Task data: Begin
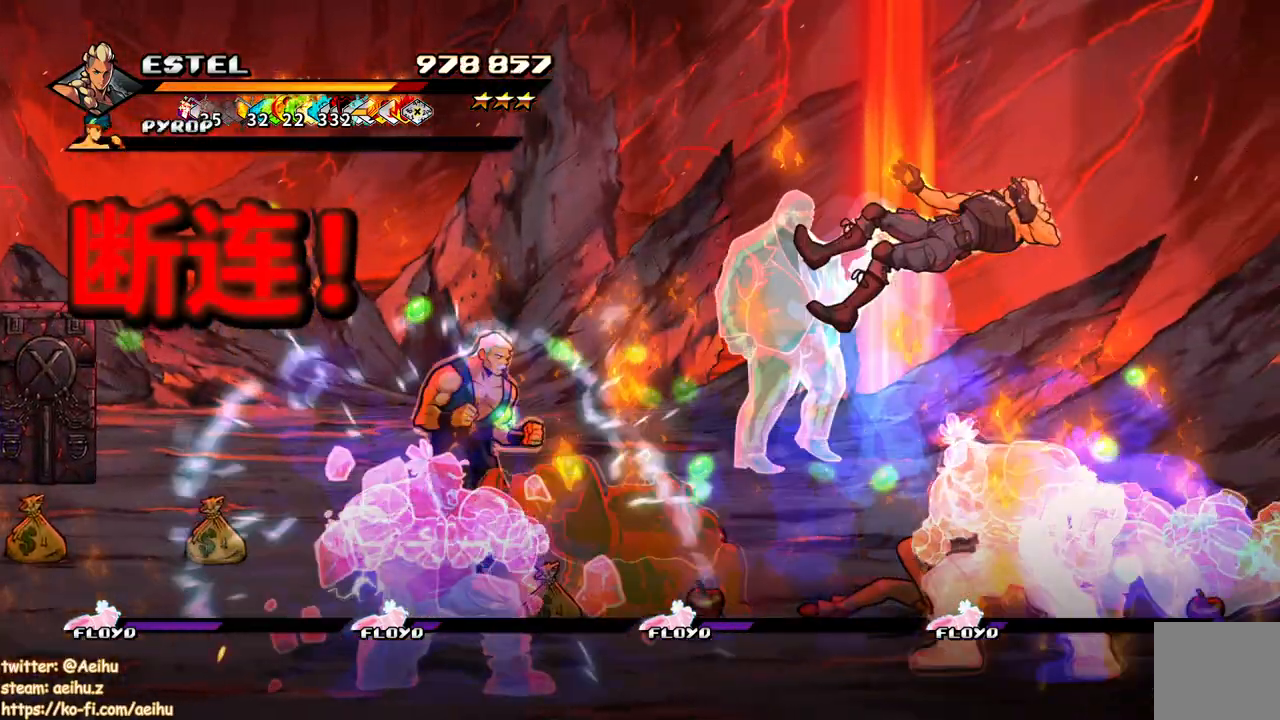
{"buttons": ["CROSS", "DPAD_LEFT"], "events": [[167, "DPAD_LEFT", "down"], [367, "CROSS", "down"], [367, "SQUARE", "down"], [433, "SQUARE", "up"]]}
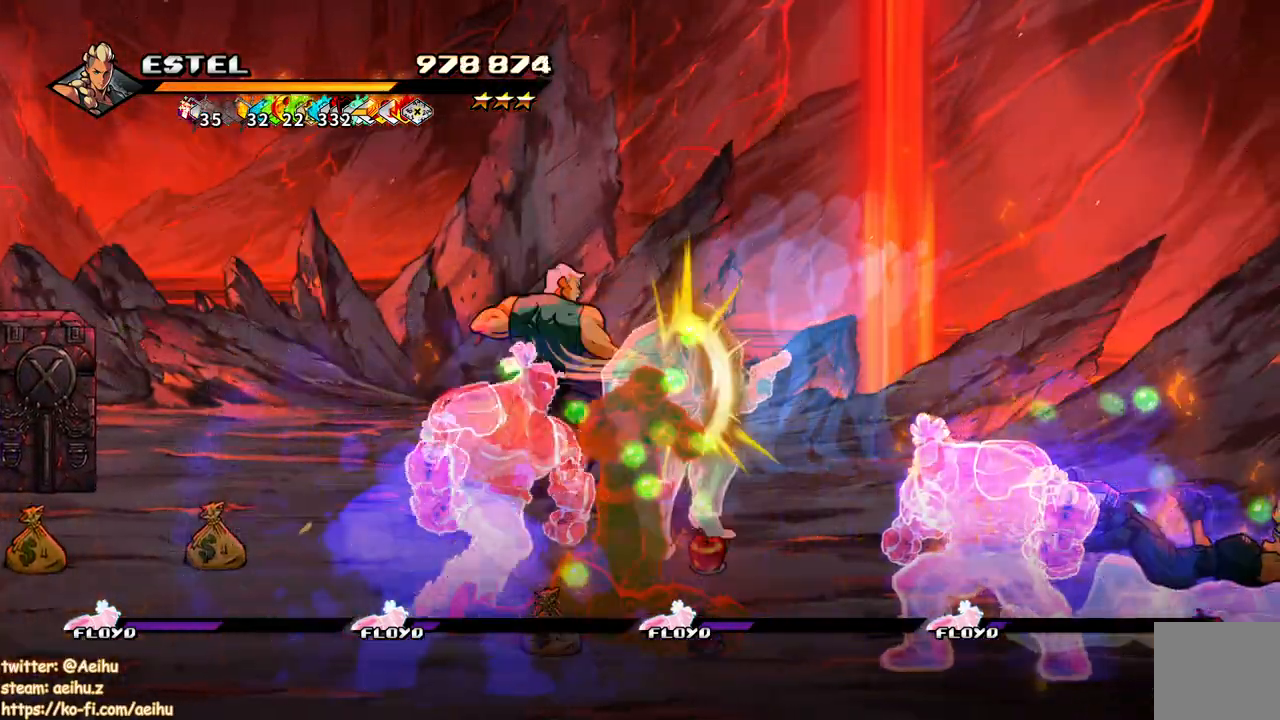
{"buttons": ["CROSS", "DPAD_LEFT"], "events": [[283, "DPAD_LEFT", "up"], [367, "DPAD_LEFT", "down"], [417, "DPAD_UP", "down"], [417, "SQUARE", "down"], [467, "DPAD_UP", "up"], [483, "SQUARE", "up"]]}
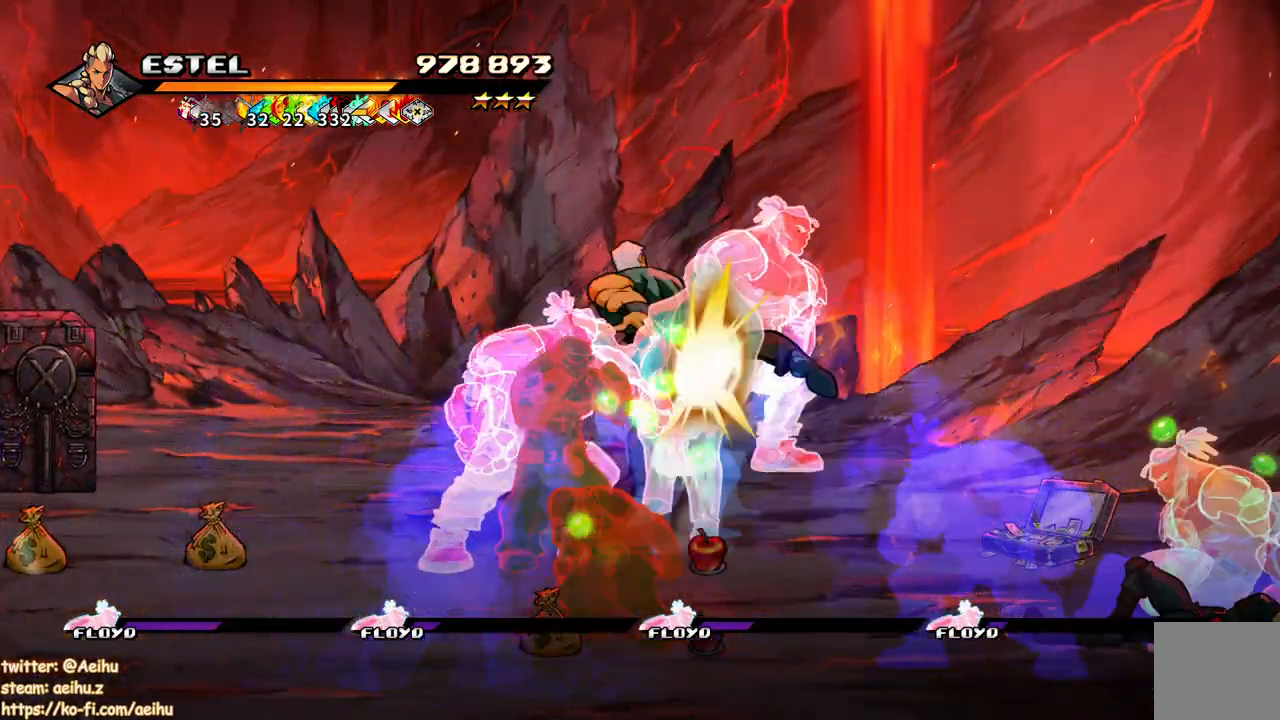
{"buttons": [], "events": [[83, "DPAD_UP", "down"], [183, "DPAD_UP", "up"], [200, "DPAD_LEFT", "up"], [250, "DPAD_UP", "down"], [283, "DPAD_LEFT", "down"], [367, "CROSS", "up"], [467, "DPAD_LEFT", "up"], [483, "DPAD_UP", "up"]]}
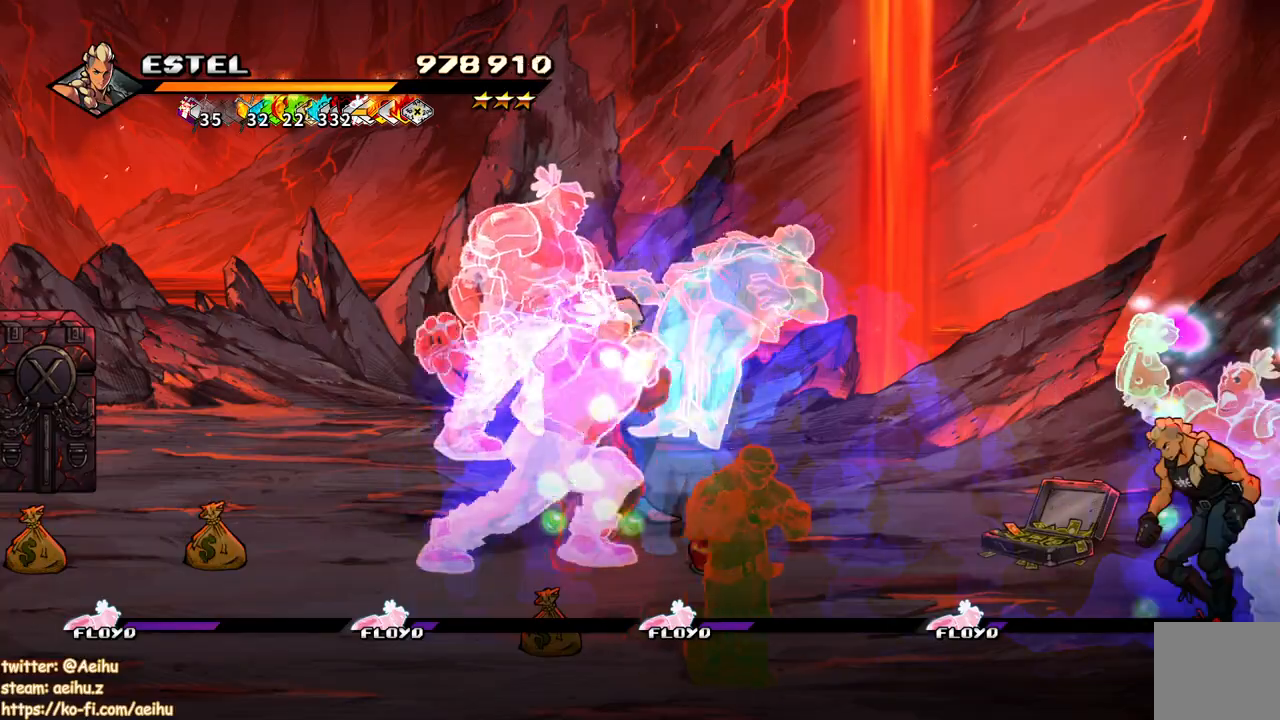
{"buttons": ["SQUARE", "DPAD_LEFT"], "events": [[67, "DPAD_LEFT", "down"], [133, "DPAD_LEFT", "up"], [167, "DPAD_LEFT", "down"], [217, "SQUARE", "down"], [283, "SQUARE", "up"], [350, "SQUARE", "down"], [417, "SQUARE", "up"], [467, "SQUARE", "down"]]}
Task data: End
Task data: Begin
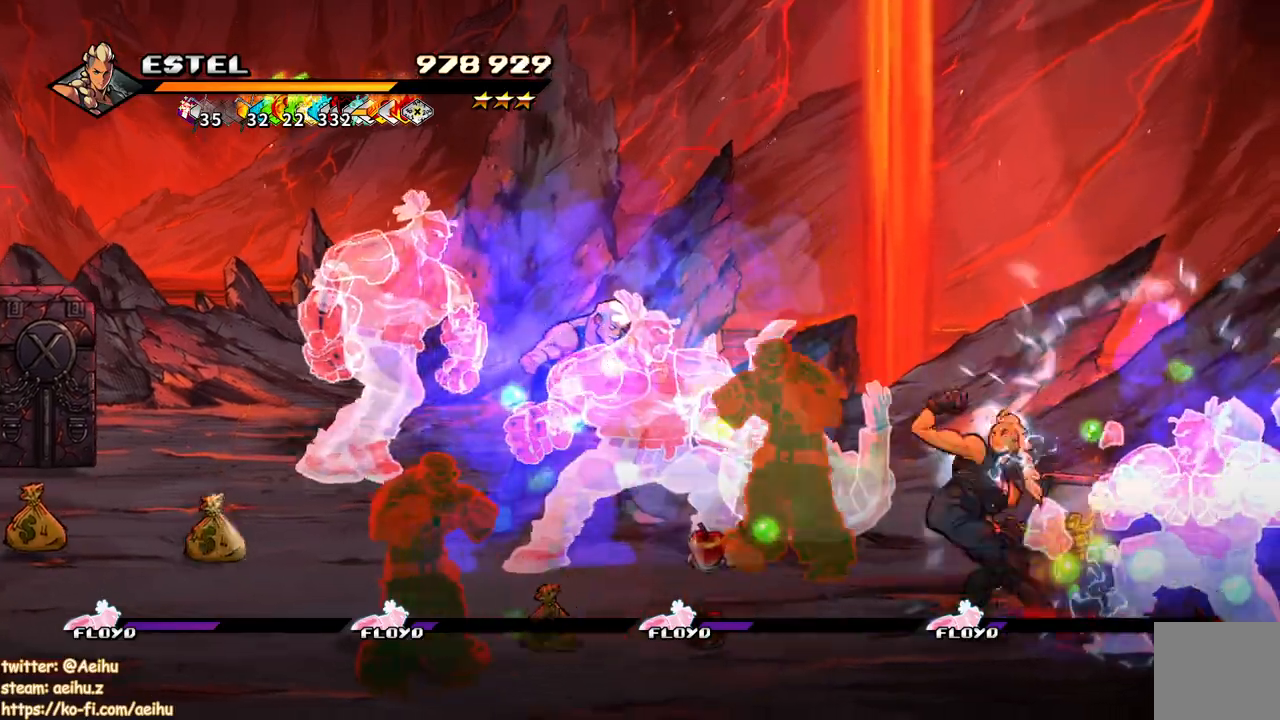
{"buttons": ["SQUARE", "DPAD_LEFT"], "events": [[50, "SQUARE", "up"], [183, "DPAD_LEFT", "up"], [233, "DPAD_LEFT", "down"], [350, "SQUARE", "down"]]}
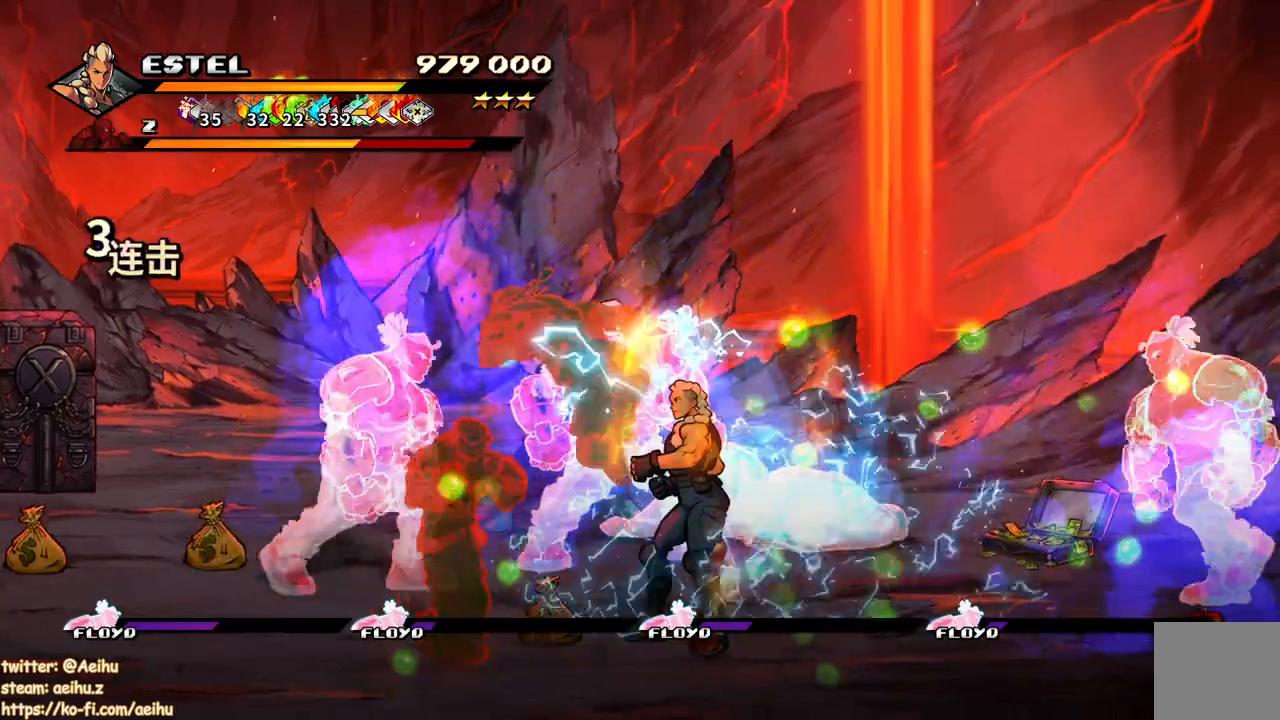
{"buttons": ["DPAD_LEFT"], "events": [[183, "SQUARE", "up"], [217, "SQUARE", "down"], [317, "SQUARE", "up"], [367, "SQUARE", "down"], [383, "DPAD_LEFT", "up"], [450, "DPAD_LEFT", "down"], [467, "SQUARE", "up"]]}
Task data: End
**Exercise objective**
Show all lines in the entries above where the word "SQUARE" appears.

**Response**
{"buttons": ["CROSS", "DPAD_LEFT"], "events": [[167, "DPAD_LEFT", "down"], [367, "CROSS", "down"], [367, "SQUARE", "down"], [433, "SQUARE", "up"]]}
{"buttons": ["CROSS", "DPAD_LEFT"], "events": [[283, "DPAD_LEFT", "up"], [367, "DPAD_LEFT", "down"], [417, "DPAD_UP", "down"], [417, "SQUARE", "down"], [467, "DPAD_UP", "up"], [483, "SQUARE", "up"]]}
{"buttons": ["SQUARE", "DPAD_LEFT"], "events": [[67, "DPAD_LEFT", "down"], [133, "DPAD_LEFT", "up"], [167, "DPAD_LEFT", "down"], [217, "SQUARE", "down"], [283, "SQUARE", "up"], [350, "SQUARE", "down"], [417, "SQUARE", "up"], [467, "SQUARE", "down"]]}
{"buttons": ["SQUARE", "DPAD_LEFT"], "events": [[50, "SQUARE", "up"], [183, "DPAD_LEFT", "up"], [233, "DPAD_LEFT", "down"], [350, "SQUARE", "down"]]}
{"buttons": ["DPAD_LEFT"], "events": [[183, "SQUARE", "up"], [217, "SQUARE", "down"], [317, "SQUARE", "up"], [367, "SQUARE", "down"], [383, "DPAD_LEFT", "up"], [450, "DPAD_LEFT", "down"], [467, "SQUARE", "up"]]}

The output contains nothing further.